Le PQ mise sur les soins de proximité

L’état du réseau de la santé de l’Outaouais est un exemple parfait, aux yeux du Parti québécois (PQ), que les libéraux tiennent la région pour acquis.

Le candidat du PQ dans Papineau, Yves Destroismaisons, a œuvré dans le réseau de la santé pendant 30 ans. « J’ai connu la belle époque des CLSC », lance-t-il. Les CLSC, c’est justement là-dessus que le PQ souhaite miser pour offrir des soins « de proximité » qui font actuellement défaut, estime la députée de Taillon et porte-parole péquiste en matière de santé, Diane Lamarre, venue tâter le pouls du réseau en Outaouais mercredi en jeudi.

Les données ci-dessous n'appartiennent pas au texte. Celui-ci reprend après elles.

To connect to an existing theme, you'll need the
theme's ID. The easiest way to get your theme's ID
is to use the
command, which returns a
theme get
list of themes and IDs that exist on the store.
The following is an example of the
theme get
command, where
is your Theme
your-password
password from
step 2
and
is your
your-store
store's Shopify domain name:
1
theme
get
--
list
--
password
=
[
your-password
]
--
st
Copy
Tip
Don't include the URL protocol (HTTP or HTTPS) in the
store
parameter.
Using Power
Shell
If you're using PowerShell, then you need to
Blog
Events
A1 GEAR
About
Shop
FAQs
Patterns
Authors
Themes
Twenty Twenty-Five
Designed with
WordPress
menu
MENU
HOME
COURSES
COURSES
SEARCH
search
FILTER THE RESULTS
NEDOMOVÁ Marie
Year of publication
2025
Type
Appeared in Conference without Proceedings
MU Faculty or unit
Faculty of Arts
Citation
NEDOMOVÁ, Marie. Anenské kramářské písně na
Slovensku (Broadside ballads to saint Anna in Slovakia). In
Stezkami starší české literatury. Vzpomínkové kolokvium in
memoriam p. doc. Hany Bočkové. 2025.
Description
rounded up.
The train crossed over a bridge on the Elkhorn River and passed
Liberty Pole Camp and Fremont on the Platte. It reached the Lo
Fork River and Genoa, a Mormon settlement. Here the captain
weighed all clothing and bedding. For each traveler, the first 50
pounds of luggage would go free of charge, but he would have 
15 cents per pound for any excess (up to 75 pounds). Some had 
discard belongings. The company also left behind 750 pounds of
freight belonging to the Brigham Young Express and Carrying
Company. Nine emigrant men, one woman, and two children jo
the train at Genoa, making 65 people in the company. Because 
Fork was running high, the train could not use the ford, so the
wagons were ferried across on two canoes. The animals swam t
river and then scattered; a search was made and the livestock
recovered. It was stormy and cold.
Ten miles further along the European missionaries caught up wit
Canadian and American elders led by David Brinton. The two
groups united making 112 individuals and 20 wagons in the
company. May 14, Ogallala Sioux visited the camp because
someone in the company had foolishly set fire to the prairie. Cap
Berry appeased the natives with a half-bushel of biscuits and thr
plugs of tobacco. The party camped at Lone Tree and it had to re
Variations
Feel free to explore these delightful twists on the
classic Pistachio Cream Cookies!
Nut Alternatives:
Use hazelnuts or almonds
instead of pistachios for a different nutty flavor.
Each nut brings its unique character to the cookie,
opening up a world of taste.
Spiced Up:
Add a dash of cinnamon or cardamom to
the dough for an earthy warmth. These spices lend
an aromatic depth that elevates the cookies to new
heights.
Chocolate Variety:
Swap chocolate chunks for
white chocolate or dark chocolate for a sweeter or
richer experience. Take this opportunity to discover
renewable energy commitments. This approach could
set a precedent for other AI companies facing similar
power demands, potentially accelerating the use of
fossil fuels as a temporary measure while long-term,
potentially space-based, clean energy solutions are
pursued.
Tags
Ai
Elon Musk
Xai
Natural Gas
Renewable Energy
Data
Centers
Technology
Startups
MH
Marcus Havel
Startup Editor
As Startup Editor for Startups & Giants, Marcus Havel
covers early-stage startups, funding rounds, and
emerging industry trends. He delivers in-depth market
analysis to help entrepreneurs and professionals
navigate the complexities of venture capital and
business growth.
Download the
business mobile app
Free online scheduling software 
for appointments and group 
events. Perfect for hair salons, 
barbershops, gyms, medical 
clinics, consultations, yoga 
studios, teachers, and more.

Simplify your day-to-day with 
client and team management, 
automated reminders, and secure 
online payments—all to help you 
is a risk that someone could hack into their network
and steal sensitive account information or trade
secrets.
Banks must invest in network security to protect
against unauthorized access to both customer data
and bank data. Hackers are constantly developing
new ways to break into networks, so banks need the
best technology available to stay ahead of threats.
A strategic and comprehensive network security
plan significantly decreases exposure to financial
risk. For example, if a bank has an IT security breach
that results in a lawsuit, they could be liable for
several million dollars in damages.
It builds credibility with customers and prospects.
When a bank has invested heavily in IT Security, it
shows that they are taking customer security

Candidate dans Hull, Marysa Nadeau se voit déjà, sous un gouvernement péquiste, pouvoir se rendre à pied dans un CLSC si l’un de ses enfants a mal à l’oreille à 20 h. Une option qui pourrait notamment lui éviter des frais de consultation non remboursables sur la rive ontarienne, a-t-elle souligné en précisant que le PQ ouvrirait les CLSC de 9 h à 21 h, sept jours sur sept, tout en déléguant « davantage d’actes » actuellement réservés aux médecins à d’autres professionnels de la santé.

« Ce qui me frappe dans la région de l’Outaouais, c’est que les gens n’ont pas de retour sur leur investissement, a mentionné Mme Lamarre. Clairement, il y a un déficit, un déficit d’accès, un déficit de soins. »

Outre l’accroissement de l’offre de services dans les CLSC, le PQ s’engage à hausser le financement des soins à domicile. Avec de telles mesures, le parti de Jean-François Lisée estime que les statistiques sur les séjours dans les urgences de la province s’amélioreront.

Mme Nadeau a pour sa part souligné que le projet d’aménagement d’une nouvelle unité de naissances à l’Hôpital de Gatineau, annoncé en 2014 par le gouvernement péquiste de l’époque, n’a toujours pas vu le jour. « Cela est symptomatique que la région est tenue pour acquise » par les libéraux, dit-elle.

Même si Yves Destroismaisons qualifie les centres intégrés de santé et de services sociaux de « monstres administratifs où les chiffres et la reddition de compte passent avant tout », Diane Lamarre précise qu’un gouvernement péquiste ne reviendrait pas en arrière sur la totalité de cette réforme implantée par l’actuel ministre de la Santé, le libéral Gaétan Barrette.

« On pense que les Québécois ont donné beaucoup dans les réformes, et que là, actuellement, la détresse qui est là ne permet plus vraiment de défaire au complet ça, a indiqué Mme Lamarre. [...] Alors nous, on réintroduit les directions régionales pour que sur un grand territoire, il y ait des représentations de ce que les patients et les citoyens vivent et ont comme besoin. »

Alors que le regroupement Équité Outaouais affirme qu’il manque 173 lits de courte durée dans la région, soit l’équivalent d’un « hôpital complet », la députée de Taillon indique ne pas avoir encore fait « cette évaluation-là », mais note que des « choses doivent être revues » dans la manière de calculer l’équité interrégionale du financement en santé.